# What this task involves
A line qualifies if it holds the string "från". Copy every qualifying line from the records.

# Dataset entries
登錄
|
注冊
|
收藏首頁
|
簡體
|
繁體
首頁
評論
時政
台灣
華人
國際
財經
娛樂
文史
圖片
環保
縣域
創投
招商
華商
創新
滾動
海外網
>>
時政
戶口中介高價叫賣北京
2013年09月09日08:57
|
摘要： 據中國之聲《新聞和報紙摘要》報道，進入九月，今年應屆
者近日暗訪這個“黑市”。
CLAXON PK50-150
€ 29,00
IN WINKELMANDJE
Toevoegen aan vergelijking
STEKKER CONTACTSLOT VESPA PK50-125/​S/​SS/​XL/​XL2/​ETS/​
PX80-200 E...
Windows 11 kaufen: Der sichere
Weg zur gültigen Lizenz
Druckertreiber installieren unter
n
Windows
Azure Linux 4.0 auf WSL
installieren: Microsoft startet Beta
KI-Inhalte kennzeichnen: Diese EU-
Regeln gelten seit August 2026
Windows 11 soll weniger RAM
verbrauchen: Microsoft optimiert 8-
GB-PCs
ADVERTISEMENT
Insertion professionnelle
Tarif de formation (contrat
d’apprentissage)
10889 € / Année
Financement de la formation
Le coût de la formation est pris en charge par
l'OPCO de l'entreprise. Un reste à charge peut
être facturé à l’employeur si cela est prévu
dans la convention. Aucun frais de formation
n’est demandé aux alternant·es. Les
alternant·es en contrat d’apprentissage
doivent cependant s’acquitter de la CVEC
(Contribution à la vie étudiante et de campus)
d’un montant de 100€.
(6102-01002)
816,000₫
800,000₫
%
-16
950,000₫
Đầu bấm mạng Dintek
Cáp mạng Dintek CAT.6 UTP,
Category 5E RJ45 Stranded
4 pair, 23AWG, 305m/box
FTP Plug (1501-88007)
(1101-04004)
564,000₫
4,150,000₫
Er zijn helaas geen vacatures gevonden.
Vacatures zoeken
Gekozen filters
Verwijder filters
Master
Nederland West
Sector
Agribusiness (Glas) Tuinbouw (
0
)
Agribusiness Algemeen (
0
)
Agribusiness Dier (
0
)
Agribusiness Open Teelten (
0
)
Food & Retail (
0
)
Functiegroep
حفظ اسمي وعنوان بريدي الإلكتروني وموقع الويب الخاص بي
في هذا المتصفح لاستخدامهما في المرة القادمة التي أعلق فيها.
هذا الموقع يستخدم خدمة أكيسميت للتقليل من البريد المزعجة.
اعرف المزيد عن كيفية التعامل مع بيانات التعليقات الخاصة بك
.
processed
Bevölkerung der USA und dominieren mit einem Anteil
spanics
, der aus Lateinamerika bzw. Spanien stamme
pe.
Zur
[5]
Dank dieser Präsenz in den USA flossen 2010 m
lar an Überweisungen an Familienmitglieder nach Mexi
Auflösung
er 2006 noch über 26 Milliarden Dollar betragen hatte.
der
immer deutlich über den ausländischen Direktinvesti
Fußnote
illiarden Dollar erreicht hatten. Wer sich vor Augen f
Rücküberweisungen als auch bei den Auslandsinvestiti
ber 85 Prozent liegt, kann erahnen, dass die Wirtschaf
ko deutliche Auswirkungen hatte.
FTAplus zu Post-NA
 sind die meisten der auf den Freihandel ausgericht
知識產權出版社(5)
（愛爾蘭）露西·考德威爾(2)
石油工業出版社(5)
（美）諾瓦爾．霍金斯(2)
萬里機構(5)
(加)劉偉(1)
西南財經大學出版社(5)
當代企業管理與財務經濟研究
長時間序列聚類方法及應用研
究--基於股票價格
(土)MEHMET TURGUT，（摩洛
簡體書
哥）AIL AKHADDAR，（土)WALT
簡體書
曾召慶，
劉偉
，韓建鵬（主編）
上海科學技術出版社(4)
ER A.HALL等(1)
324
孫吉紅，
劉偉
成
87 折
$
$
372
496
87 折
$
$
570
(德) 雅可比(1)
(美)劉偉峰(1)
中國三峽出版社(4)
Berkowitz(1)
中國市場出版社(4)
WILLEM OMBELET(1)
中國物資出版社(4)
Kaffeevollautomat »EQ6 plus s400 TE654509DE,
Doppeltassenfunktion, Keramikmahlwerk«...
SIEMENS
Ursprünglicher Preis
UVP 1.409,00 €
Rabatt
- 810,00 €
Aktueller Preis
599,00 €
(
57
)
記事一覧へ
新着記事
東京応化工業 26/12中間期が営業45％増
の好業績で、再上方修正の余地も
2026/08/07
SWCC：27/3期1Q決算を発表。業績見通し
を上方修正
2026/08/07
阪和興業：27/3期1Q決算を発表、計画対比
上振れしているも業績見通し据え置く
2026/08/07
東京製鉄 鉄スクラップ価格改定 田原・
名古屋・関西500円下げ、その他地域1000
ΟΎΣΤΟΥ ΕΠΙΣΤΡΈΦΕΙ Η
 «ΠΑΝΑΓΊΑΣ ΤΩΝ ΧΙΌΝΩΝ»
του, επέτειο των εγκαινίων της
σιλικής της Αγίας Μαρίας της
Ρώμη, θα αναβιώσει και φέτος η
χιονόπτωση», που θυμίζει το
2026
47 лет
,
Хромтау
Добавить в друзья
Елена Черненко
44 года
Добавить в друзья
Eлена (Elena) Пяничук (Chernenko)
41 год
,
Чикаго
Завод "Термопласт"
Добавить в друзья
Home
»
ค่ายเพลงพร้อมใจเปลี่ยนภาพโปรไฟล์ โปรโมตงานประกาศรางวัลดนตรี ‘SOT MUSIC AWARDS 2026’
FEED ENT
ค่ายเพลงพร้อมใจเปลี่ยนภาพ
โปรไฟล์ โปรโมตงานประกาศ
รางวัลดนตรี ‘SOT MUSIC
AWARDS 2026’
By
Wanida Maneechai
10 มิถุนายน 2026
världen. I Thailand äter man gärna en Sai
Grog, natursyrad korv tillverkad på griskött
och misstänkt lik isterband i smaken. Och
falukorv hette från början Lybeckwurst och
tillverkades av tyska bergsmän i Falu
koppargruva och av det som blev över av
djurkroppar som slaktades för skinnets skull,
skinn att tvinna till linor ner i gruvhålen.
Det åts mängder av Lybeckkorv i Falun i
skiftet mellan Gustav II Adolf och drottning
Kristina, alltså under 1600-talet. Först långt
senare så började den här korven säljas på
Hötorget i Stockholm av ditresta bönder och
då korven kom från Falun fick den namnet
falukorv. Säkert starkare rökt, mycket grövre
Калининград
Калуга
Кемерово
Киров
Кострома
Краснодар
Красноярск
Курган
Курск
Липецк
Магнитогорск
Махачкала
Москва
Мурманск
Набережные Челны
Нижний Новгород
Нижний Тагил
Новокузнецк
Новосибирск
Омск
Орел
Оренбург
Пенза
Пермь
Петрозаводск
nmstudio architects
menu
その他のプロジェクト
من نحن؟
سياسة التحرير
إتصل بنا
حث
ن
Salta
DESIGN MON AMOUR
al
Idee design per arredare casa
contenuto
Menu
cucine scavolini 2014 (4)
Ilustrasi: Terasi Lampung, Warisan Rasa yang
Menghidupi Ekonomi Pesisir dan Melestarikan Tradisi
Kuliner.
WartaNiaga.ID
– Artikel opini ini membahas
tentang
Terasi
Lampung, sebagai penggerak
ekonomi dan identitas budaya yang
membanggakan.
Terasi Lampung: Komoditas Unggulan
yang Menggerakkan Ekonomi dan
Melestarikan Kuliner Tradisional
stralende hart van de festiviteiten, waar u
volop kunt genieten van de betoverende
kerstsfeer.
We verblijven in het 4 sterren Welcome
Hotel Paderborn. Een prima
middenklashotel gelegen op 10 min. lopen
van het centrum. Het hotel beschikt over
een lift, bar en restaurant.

# Result
falukorv hette från början Lybeckwurst och
då korven kom från Falun fick den namnet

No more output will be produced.